*WORK ITEM*
Copy out only the span from the line with "அம்பாசமுத்திரம்" to the end of the data, both ends kept, word for word.

*TASK INPUT*
-------

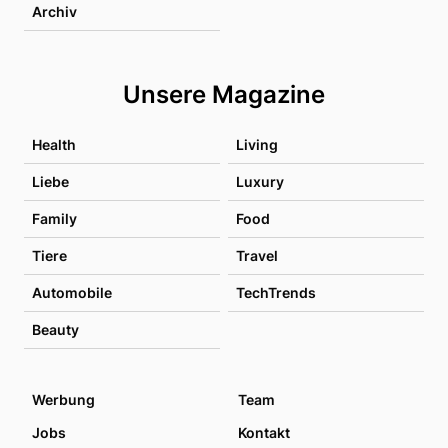
Archiv
Unsere Magazine
Health
Living
Liebe
Luxury
Family
Food
Tiere
Travel
Automobile
TechTrends
Beauty
Werbung
Team
Jobs
Kontakt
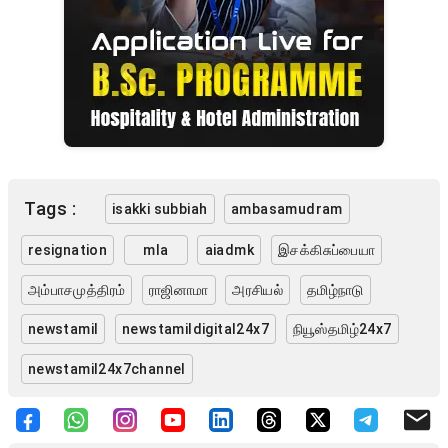
Tags :
isakki subbiah
ambasamudram
resignation
mla
aiadmk
இசக்கிசுப்பையா
அம்பாசமுத்திரம்
ராஜினாமா
அரசியல்
தமிழ்நாடு
newstamil
newstamildigital24x7
நியூஸ்தமிழ்24x7
newstamil24x7channel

-------

*TASK SOLUTION*
அம்பாசமுத்திரம்
ராஜினாமா
அரசியல்
தமிழ்நாடு
newstamil
newstamildigital24x7
நியூஸ்தமிழ்24x7
newstamil24x7channel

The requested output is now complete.